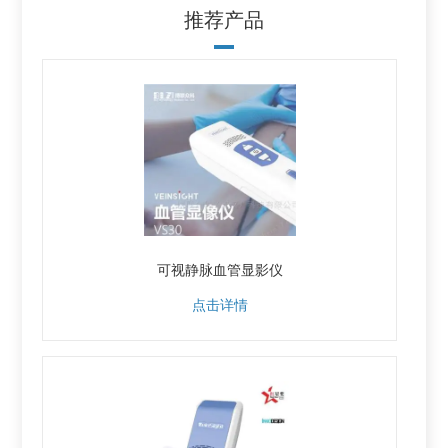
推荐产品
可视静脉血管显影仪
点击详情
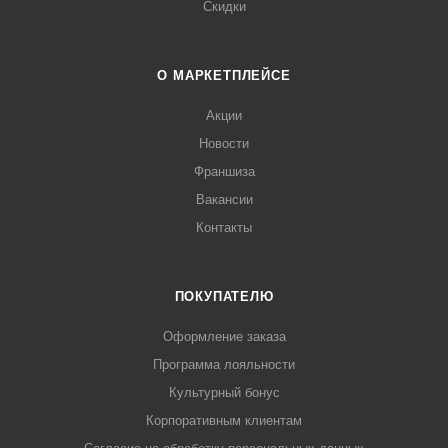
Скидки
О МАРКЕТПЛЕЙСЕ
Акции
Новости
Франшиза
Вакансии
Контакты
ПОКУПАТЕЛЮ
Оформление заказа
Программа лояльности
Культурный бонус
Корпоративным клиентам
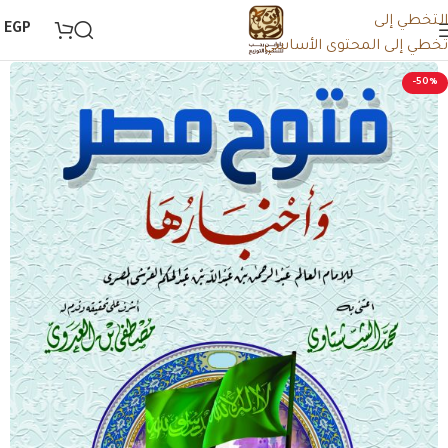
التخطي إلى
0
EGP
تخطي إلى المحتوى الأساسي
-50%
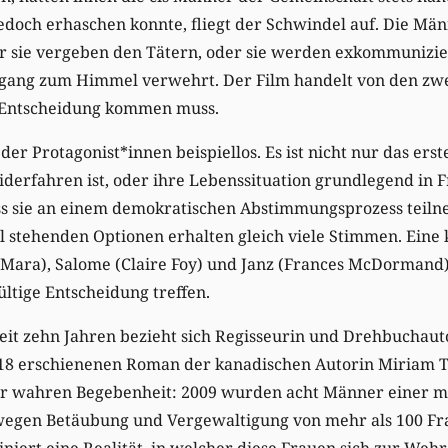
edoch erhaschen konnte, fliegt der Schwindel auf. Die Män
r sie vergeben den Tätern, oder sie werden exkommunizie
gang zum Himmel verwehrt. Der Film handelt von den zwe
r Entscheidung kommen muss.
 der Protagonist*innen beispiellos. Es ist nicht nur das erst
derfahren ist, oder ihre Lebenssituation grundlegend in Fra
ass sie an einem demokratischen Abstimmungsprozess teil
l stehenden Optionen erhalten gleich viele Stimmen. Eine 
ara), Salome (Claire Foy) und Janz (Frances McDormand) –
ültige Entscheidung treffen.
seit zehn Jahren bezieht sich Regisseurin und Drehbuchaut
018 erschienenen Roman der kanadischen Autorin Miriam 
iner wahren Begebenheit: 2009 wurden acht Männer einer 
wegen Betäubung und Vergewaltigung von mehr als 100 Fr
iert eine Realität, in welcher diese Frauen sich zur Wehr 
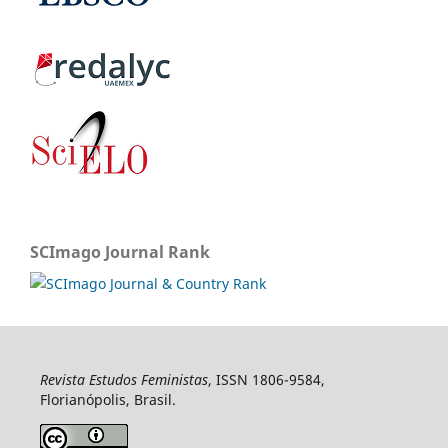
SCImago Journal Rank
Revista Estudos Feministas
, ISSN 1806-9584,
Florianópolis, Brasil.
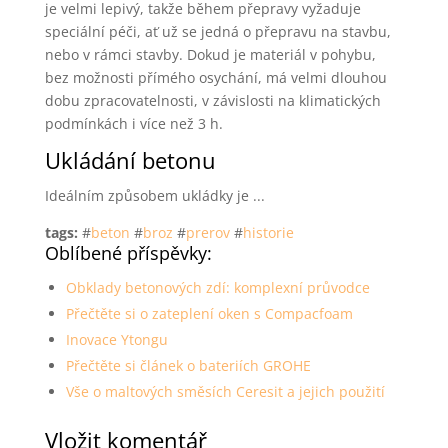
je velmi lepivý, takže během přepravy vyžaduje
speciální péči, ať už se jedná o přepravu na stavbu,
nebo v rámci stavby. Dokud je materiál v pohybu,
bez možnosti přímého osychání, má velmi dlouhou
dobu zpracovatelnosti, v závislosti na klimatických
podmínkách i více než 3 h.
Ukládání betonu
Ideálním způsobem ukládky je ...
tags:
#
beton
#
broz
#
prerov
#
historie
Oblíbené příspěvky:
Obklady betonových zdí: komplexní průvodce
Přečtěte si o zateplení oken s Compacfoam
Inovace Ytongu
Přečtěte si článek o bateriích GROHE
Vše o maltových směsích Ceresit a jejich použití
Vložit komentář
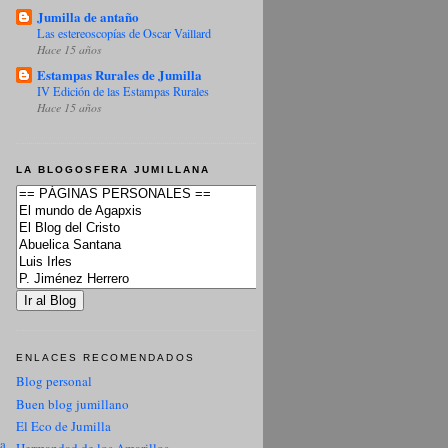
Jumilla de antaño
Las estereoscopías de Oscar Vaillard
Hace 15 años
Estampas Rurales de Jumilla
IV Edición de las Estampas Rurales
Hace 15 años
LA BLOGOSFERA JUMILLANA
ENLACES RECOMENDADOS
Blog personal
Buen blog jumillano
El Eco de Jumilla
ua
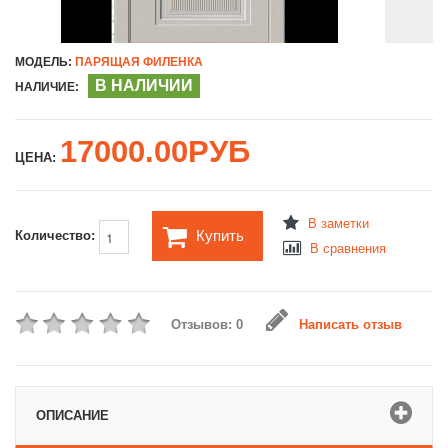
МОДЕЛЬ:
ПАРЯЩАЯ ФИЛЕНКА
В НАЛИЧИИ
НАЛИЧИЕ:
17000.00РУБ
ЦЕНА:
В заметки
Купить
Количество:
В сравнения
Отзывов: 0
Написать отзыв
ОПИСАНИЕ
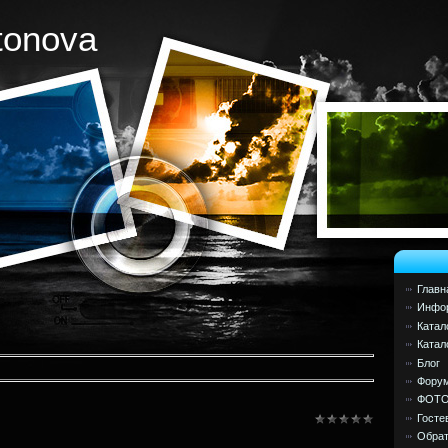
tonova
Главн
Инфор
Катал
Катал
Блог
Фору
ФОТ
Госте
Обрат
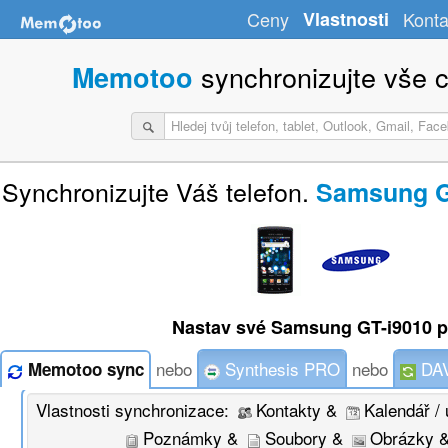
Ceny
Vlastnosti
Konta
synchronizujte vše c
Memotoo
Synchronizujte Váš telefon.
Samsung GT
Nastav své Samsung GT-i9010 
nebo
Synthesis PRO
nebo
DAV
Memotoo sync
Vlastnosti synchronizace:
Kontakty &
Kalendář / 
Poznámky &
Soubory &
Obrázky 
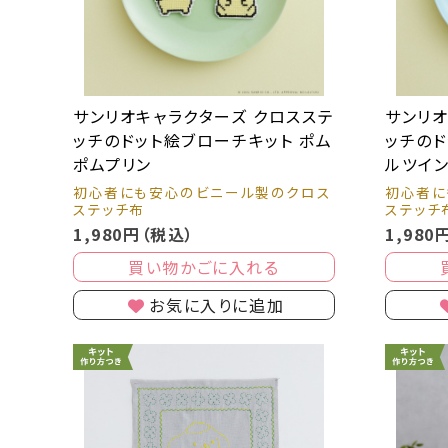
サンリオキャラクターズ クロスステ
サンリオ
ッチのドット絵ブローチキット ポム
ッチのド
ポムプリン
ルツイ
初心者にも安心のビニール製のクロス
初心者に
ステッチ布
ステッチ
1,980円（税込）
1,980
買い物かごに入れる
お気に入りに追加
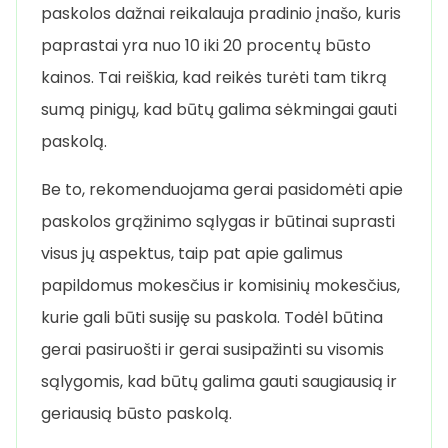
paskolos dažnai reikalauja pradinio įnašo, kuris
paprastai yra nuo 10 iki 20 procentų būsto
kainos. Tai reiškia, kad reikės turėti tam tikrą
sumą pinigų, kad būtų galima sėkmingai gauti
paskolą.
Be to, rekomenduojama gerai pasidomėti apie
paskolos grąžinimo sąlygas ir būtinai suprasti
visus jų aspektus, taip pat apie galimus
papildomus mokesčius ir komisinių mokesčius,
kurie gali būti susiję su paskola. Todėl būtina
gerai pasiruošti ir gerai susipažinti su visomis
sąlygomis, kad būtų galima gauti saugiausią ir
geriausią būsto paskolą.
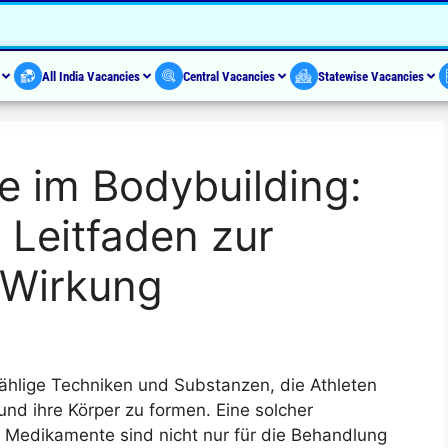
s
All India Vacancies
Central Vacancies
Statewise Vacancies
e im Bodybuilding:
 Leitfaden zur
Wirkung
zählige Techniken und Substanzen, die Athleten
und ihre Körper zu formen. Eine solcher
e Medikamente sind nicht nur für die Behandlung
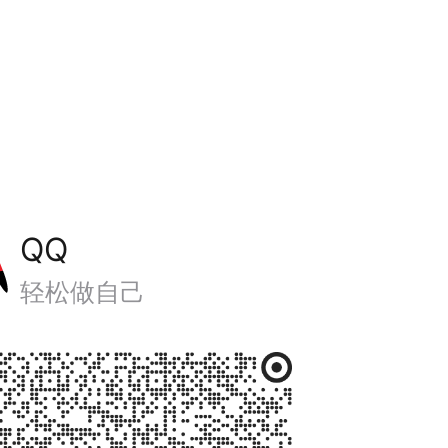
QQ
轻松做自己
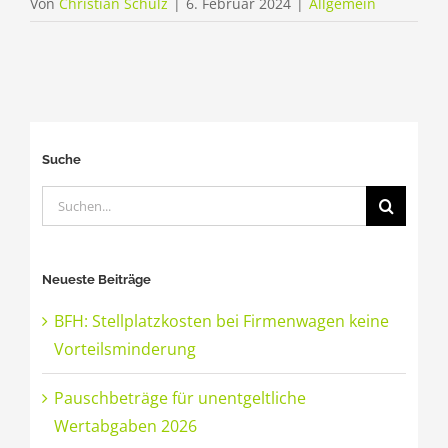
Von
Christian Schulz
|
6. Februar 2024
|
Allgemein
Suche
Suche
nach:
Neueste Beiträge
BFH: Stellplatzkosten bei Firmenwagen keine
Vorteilsminderung
Pauschbeträge für unentgeltliche
Wertabgaben 2026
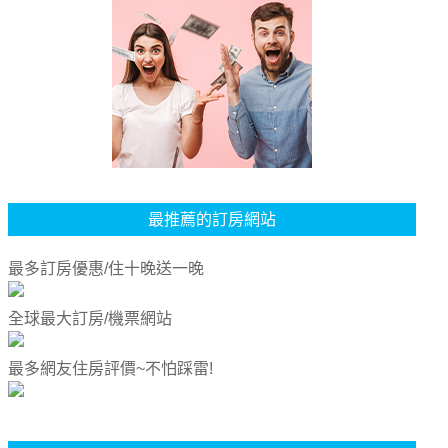
最推薦的訂房網站
最多訂房優惠/住十晚送一晚
全球最大訂房/機票網站
最多網友住房評價~不怕踩雷!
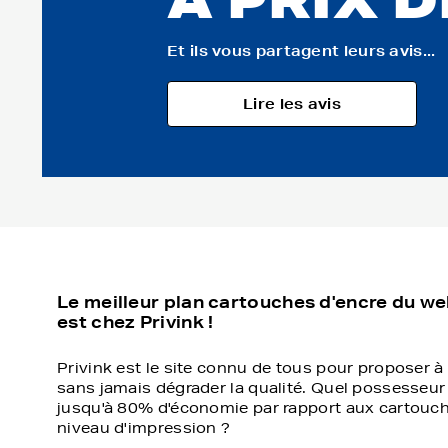
Et ils vous partagent leurs avis...
Lire les avis
Le meilleur plan cartouches d'encre du we
est chez Privink !
Privink est le site connu de tous pour proposer à 
sans jamais dégrader la qualité. Quel possesseur
jusqu'à 80% d'économie par rapport aux cartouch
niveau d'impression ?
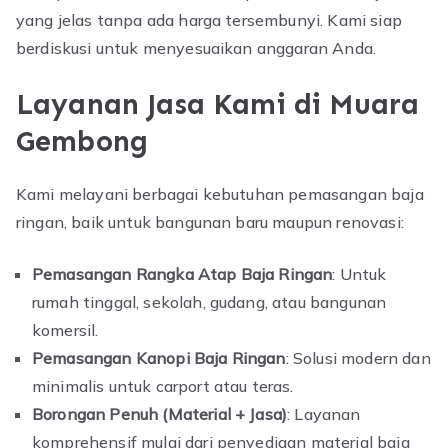
yang jelas tanpa ada harga tersembunyi. Kami siap
berdiskusi untuk menyesuaikan anggaran Anda.
Layanan Jasa Kami di Muara
Gembong
Kami melayani berbagai kebutuhan pemasangan baja
ringan, baik untuk bangunan baru maupun renovasi:
Pemasangan Rangka Atap Baja Ringan
: Untuk
rumah tinggal, sekolah, gudang, atau bangunan
komersil.
Pemasangan Kanopi Baja Ringan
: Solusi modern dan
minimalis untuk carport atau teras.
Borongan Penuh (Material + Jasa)
: Layanan
komprehensif mulai dari penyediaan material baja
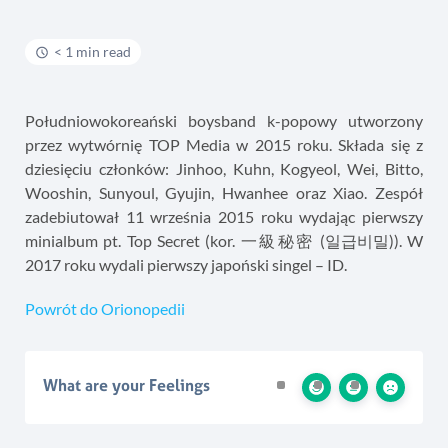
< 1 min read
Południowokoreański boysband k-popowy utworzony
przez wytwórnię TOP Media w 2015 roku. Składa się z
dziesięciu członków: Jinhoo, Kuhn, Kogyeol, Wei, Bitto,
Wooshin, Sunyoul, Gyujin, Hwanhee oraz Xiao. Zespół
zadebiutował 11 września 2015 roku wydając pierwszy
minialbum pt. Top Secret (kor. 一級秘密 (일급비밀)). W
2017 roku wydali pierwszy japoński singel – ID.
Powrót do Orionopedii
What are your Feelings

____________

WORK REQUIRED:
Output the entries above verbatim. Omit the images.

RESPONSE FOR THIS EXERCISE:
推荐产品
可视静脉血管显影仪
点击详情
Скидки
О МАРКЕТПЛЕЙСЕ
Акции
Новости
Франшиза
Вакансии
Контакты
ПОКУПАТЕЛЮ
Оформление заказа
Программа лояльности
Культурный бонус
Корпоративным клиентам
التخطي إلى
0
EGP
تخطي إلى المحتوى الأساسي
-50%
edoch erhaschen konnte, fliegt der Schwindel auf. Die Män
r sie vergeben den Tätern, oder sie werden exkommunizie
gang zum Himmel verwehrt. Der Film handelt von den zwe
r Entscheidung kommen muss.
 der Protagonist*innen beispiellos. Es ist nicht nur das erst
derfahren ist, oder ihre Lebenssituation grundlegend in Fra
ass sie an einem demokratischen Abstimmungsprozess teil
l stehenden Optionen erhalten gleich viele Stimmen. Eine 
ara), Salome (Claire Foy) und Janz (Frances McDormand) –
ültige Entscheidung treffen.
seit zehn Jahren bezieht sich Regisseurin und Drehbuchaut
018 erschienenen Roman der kanadischen Autorin Miriam 
iner wahren Begebenheit: 2009 wurden acht Männer einer 
wegen Betäubung und Vergewaltigung von mehr als 100 Fr
iert eine Realität, in welcher diese Frauen sich zur Wehr 
SCImago Journal Rank
Revista Estudos Feministas
, ISSN 1806-9584,
Florianópolis, Brasil.
je velmi lepivý, takže během přepravy vyžaduje
speciální péči, ať už se jedná o přepravu na stavbu,
nebo v rámci stavby. Dokud je materiál v pohybu,
bez možnosti přímého osychání, má velmi dlouhou
dobu zpracovatelnosti, v závislosti na klimatických
podmínkách i více než 3 h.
Ukládání betonu
Ideálním způsobem ukládky je ...
tags:
#
beton
#
broz
#
prerov
#
historie
Oblíbené příspěvky:
Obklady betonových zdí: komplexní průvodce
Přečtěte si o zateplení oken s Compacfoam
Inovace Ytongu
Přečtěte si článek o bateriích GROHE
Vše o maltových směsích Ceresit a jejich použití
Vložit komentář
Jumilla de antaño
Las estereoscopías de Oscar Vaillard
Hace 15 años
Estampas Rurales de Jumilla
IV Edición de las Estampas Rurales
Hace 15 años
LA BLOGOSFERA JUMILLANA
ENLACES RECOMENDADOS
Blog personal
Buen blog jumillano
El Eco de Jumilla
ua
МОДЕЛЬ:
ПАРЯЩАЯ ФИЛЕНКА
В НАЛИЧИИ
НАЛИЧИЕ:
17000.00РУБ
ЦЕНА:
В заметки
Купить
Количество:
В сравнения
Отзывов: 0
Написать отзыв
ОПИСАНИЕ
tonova
Главн
Инфор
Катал
Катал
Блог
Фору
ФОТ
Госте
Обрат
Ceny
Vlastnosti
Konta
synchronizujte vše c
Memotoo
Synchronizujte Váš telefon.
Samsung GT
Nastav své Samsung GT-i9010 
nebo
Synthesis PRO
nebo
DAV
Memotoo sync
Vlastnosti synchronizace:
Kontakty &
Kalendář / 
Poznámky &
Soubory &
Obrázky 
サンリオキャラクターズ クロスステ
サンリオ
ッチのドット絵ブローチキット ポム
ッチのド
ポムプリン
ルツイ
初心者にも安心のビニール製のクロス
初心者に
ステッチ布
ステッチ
1,980円（税込）
1,980
買い物かごに入れる
お気に入りに追加
paskolos dažnai reikalauja pradinio įnašo, kuris
paprastai yra nuo 10 iki 20 procentų būsto
kainos. Tai reiškia, kad reikės turėti tam tikrą
sumą pinigų, kad būtų galima sėkmingai gauti
paskolą.
Be to, rekomenduojama gerai pasidomėti apie
paskolos grąžinimo sąlygas ir būtinai suprasti
visus jų aspektus, taip pat apie galimus
papildomus mokesčius ir komisinių mokesčius,
kurie gali būti susiję su paskola. Todėl būtina
gerai pasiruošti ir gerai susipažinti su visomis
sąlygomis, kad būtų galima gauti saugiausią ir
geriausią būsto paskolą.
s
All India Vacancies
Central Vacancies
Statewise Vacancies
e im Bodybuilding:
 Leitfaden zur
Wirkung
zählige Techniken und Substanzen, die Athleten
und ihre Körper zu formen. Eine solcher
e Medikamente sind nicht nur für die Behandlung
QQ
轻松做自己
Von
Christian Schulz
|
6. Februar 2024
|
Allgemein
Suche
Suche
nach:
Neueste Beiträge
BFH: Stellplatzkosten bei Firmenwagen keine
Vorteilsminderung
Pauschbeträge für unentgeltliche
Wertabgaben 2026
最推薦的訂房網站
最多訂房優惠/住十晚送一晚
全球最大訂房/機票網站
最多網友住房評價~不怕踩雷!
Et ils vous partagent leurs avis...
Lire les avis
Le meilleur plan cartouches d'encre du we
est chez Privink !
Privink est le site connu de tous pour proposer à 
sans jamais dégrader la qualité. Quel possesseur
jusqu'à 80% d'économie par rapport aux cartouch
niveau d'impression ?
yang jelas tanpa ada harga tersembunyi. Kami siap
berdiskusi untuk menyesuaikan anggaran Anda.
Layanan Jasa Kami di Muara
Gembong
Kami melayani berbagai kebutuhan pemasangan baja
ringan, baik untuk bangunan baru maupun renovasi:
Pemasangan Rangka Atap Baja Ringan
: Untuk
rumah tinggal, sekolah, gudang, atau bangunan
komersil.
Pemasangan Kanopi Baja Ringan
: Solusi modern dan
minimalis untuk carport atau teras.
Borongan Penuh (Material + Jasa)
: Layanan
komprehensif mulai dari penyediaan material baja
< 1 min read
Południowokoreański boysband k-popowy utworzony
przez wytwórnię TOP Media w 2015 roku. Składa się z
dziesięciu członków: Jinhoo, Kuhn, Kogyeol, Wei, Bitto,
Wooshin, Sunyoul, Gyujin, Hwanhee oraz Xiao. Zespół
zadebiutował 11 września 2015 roku wydając pierwszy
minialbum pt. Top Secret (kor. 一級秘密 (일급비밀)). W
2017 roku wydali pierwszy japoński singel – ID.
Powrót do Orionopedii
What are your Feelings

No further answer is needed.